Opening with birdsong, "Nana Piano" stands apart in production, presence and warmth. Owens has spoken about how important her Nana is to her, and the intimate home recording is a beautiful tribute. The album's only fully instrumental piece has an aura of unspoken emotion. It's pensive, loving and lighthearted. With the birds singing throughout, you can almost feel the sun shining in. Even without lyrics, it's the most emotive track, the vulnerable heart pumping blood to LP.8's throbbing veins.
And those veins do throb. "Release" builds off continuous crackling textures and hammering bass. Owens repeats "release" like an incantation as her own voice whispers, "move" – the song's jarring character an urge to give in to its title. In "Voice," demolition bass and gambolling rhythms are the haunting ground for Owens's apparitions. "Anadlu," a Welsh word related to "breathing," is the longest cut, with an otherworldly essence similar to Jon Hopkins' Music for Psychedelic Therapy if his expedition was experiencing constant eruptions from deep beneath the cave floor. Throughout LP.8, Owens's voice is a guiding light on tracks like "Anadlu" and "S.O (2)," — the latter a ticking, thrumming, yet no less dreamy rendition of her 2017 debut's opener — offering admonitions of divides and emergencies on closer "Sonic 8."
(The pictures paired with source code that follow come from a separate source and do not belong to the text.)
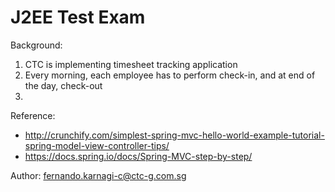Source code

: # J2EE Test Exam

Background:

1. CTC is implementing timesheet tracking application
2. Every morning, each employee has to perform check-in, and at end of the day, check-out
3. 


Reference:

* http://crunchify.com/simplest-spring-mvc-hello-world-example-tutorial-spring-model-view-controller-tips/
* https://docs.spring.io/docs/Spring-MVC-step-by-step/


Author: fernando.karnagi-c@ctc-g.com.sg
LP.8's unifying theme lies in its title. Owens ended her debut with a song called "8," and spoke of how significant this outlier, her third album, is to her. She was born in the eighth month of 1988, and 8 is the sign of infinity which feels like a represented force on the album in its repetitions, boundless aspiration and unstable yet interconnected elements embedded with mystical purpose.
With lyrics that are minimal and often delivered measured and mantra-like, LP.8 is hypnotic, introspectively abstract, and while some may find it too left-field, or lacking her more club-leaning tracks, it's not intended to follow in those footsteps. LP.8 creatively explores Owens's inner life while being inextricably tied to the current age. "This is an emergency. This is a wake-up call." Hearing you loud and clear.